De toutes les personnalités du cinéma que j’ai pu croiser, Robert Redford en était certainement la plus séduisante, la plus charismatique.
En 1993, j’eus la chance d’être invité au « Sundance Institute » où, pendant deux semaines, j’étais chargé, avec lui et avec d’autres, de coacher de jeunes réalisatrices et réalisateurs du monde entier, certains pour l’écriture de leurs scénarios, d’autres pour la réalisation. Car si le « Sundance » accueille chaque hiver son festival, le même endroit devient l’été un lieu de recherche, de rencontres, de discussions, de projections. L’indépendance y est le maître mot, comme le voulait « Bob » car c’est ainsi qu’on l’appelait là -bas. Et là -bas, tout lui ressemblait : l’élégance, le partage, la tolérance et l’ouverture d’esprit y régnaient. Aux côtés de A J Pakula qui présidait notre groupe, nous restions le soir pour prolonger nos débats, échanger nos ressentis de la journée.

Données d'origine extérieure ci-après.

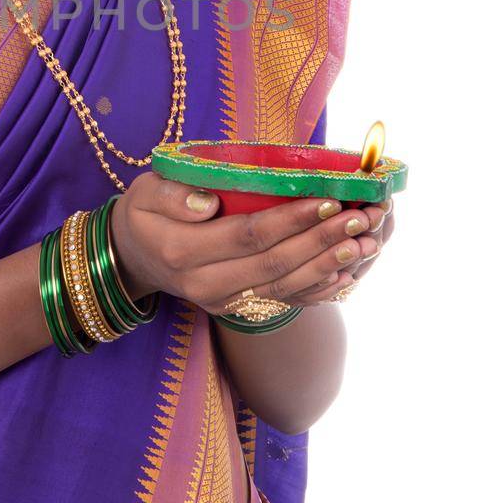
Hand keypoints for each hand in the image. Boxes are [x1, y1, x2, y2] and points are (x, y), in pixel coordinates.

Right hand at [109, 171, 396, 311]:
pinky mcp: (241, 309)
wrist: (136, 258)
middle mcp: (207, 285)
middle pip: (276, 264)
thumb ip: (171, 195)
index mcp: (184, 252)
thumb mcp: (143, 193)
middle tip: (359, 217)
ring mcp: (226, 303)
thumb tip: (206, 202)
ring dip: (330, 265)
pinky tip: (350, 269)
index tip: (327, 199)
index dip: (291, 219)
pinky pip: (287, 301)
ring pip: (287, 287)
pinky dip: (321, 287)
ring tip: (365, 241)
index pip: (248, 235)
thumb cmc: (145, 214)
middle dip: (322, 240)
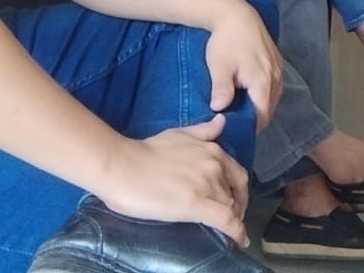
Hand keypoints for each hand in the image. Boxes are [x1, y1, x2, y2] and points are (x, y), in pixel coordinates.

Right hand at [95, 116, 252, 246]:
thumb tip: (222, 121)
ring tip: (229, 232)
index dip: (239, 191)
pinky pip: (226, 221)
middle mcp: (215, 167)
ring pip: (231, 207)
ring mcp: (207, 185)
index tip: (235, 202)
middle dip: (237, 206)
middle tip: (231, 219)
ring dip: (234, 220)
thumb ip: (204, 131)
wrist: (123, 166)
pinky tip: (238, 241)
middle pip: (236, 193)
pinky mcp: (197, 205)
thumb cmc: (146, 151)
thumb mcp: (180, 134)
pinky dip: (236, 232)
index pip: (238, 175)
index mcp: (213, 151)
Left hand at [203, 0, 282, 125]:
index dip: (250, 126)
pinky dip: (264, 95)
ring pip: (273, 98)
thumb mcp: (219, 66)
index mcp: (262, 81)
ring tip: (240, 108)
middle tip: (234, 120)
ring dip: (260, 106)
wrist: (237, 15)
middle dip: (254, 118)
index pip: (262, 116)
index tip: (234, 129)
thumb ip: (222, 89)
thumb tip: (220, 110)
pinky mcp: (278, 63)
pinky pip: (275, 87)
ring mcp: (279, 69)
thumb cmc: (226, 42)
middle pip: (270, 109)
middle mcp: (276, 77)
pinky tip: (248, 93)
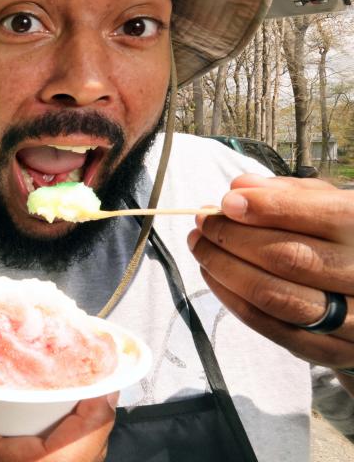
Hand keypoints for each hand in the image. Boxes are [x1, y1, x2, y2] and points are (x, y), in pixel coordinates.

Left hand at [188, 174, 353, 373]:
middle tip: (203, 223)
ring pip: (275, 296)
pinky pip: (271, 327)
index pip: (323, 217)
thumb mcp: (329, 206)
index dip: (268, 208)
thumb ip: (290, 193)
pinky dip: (232, 299)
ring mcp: (352, 320)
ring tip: (201, 246)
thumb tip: (240, 188)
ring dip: (225, 269)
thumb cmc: (341, 241)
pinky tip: (213, 275)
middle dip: (234, 238)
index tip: (227, 202)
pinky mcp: (330, 351)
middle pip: (290, 258)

Deux moments passés avec Robert me reviennent.
Un soir, après la projection de son film « Et au milieu coule une rivière », et alors que nous nous interrogions sur le questionnement, voir l’angoisse dont nous faisaient part certains élèves au moment du passage à l’acte que représente la réalisation, Robert se mit à parler de lui, ce qu’il faisait rarement. Il nous confia la difficulté qu’il rencontrait avant chaque tournage, cette sensation que tout ce qu’il avait appris auparavant n’était plus d’aucune utilité, qu’il se sentait infiniment en danger. Avec humour, il se demandait parfois quand la supercherie de son talent de réalisateur allait être découverte !
Cette confession d’une profonde honnêteté entraina aussitôt d’autres confessions du même genre, laissant apparaître les doutes de chacun.
Le deuxième moment est au soleil, au grand jour. Après un déjeuner de l’équipe dans un restaurant d’altitude, je décidais de rentrer à pied au Sundance, deux heures de marche plutôt que 15 minutes de télésiège. Au milieu de ma descente à travers les sublimes paysages de la montagne de l’Utah, j’entends un bruit de sabot. C’est Bob qui avait pris la même décision que moi, mais à cheval. Profitant de cette parenthèse à deux, je lui dis mon admiration pour « Jeremiah Johnson », western mythique. C’est alors qu’il me raconte le tournage, m’indique du doigt les lieux où ont été tournés certaines scènes, son coup de foudre pour la magie de ces paysages, sa rencontre avec les amérindiens, la protection qu’il leur a apportée et sa décision de créer dans ce lieu le « Sundance », refuge du cinéma libre et indépendant
Puis, tout simplement, il est reparti sur son cheval. En le voyant s’éloigner, je me suis dis que si un être humain pouvait être à la fois un mythe et une personne accomplie, c’était Robert Redford.
Aujourd’hui, au regard de la nouvelle administration américaine, les artistes qui, comme lui, se revendiquent libres et indépendants, sont perçus comme hostiles, ce qui les fragilise dans l’expression de leur cinéma.
Battons-nous pour rester fidèle aux principes d’intégrité et d’engagement qui furent ceux de Robert Redford, et, plus que jamais, ouvrons grandes nos portes aux réalisatrices et réalisateurs américains animés du même esprit de liberté.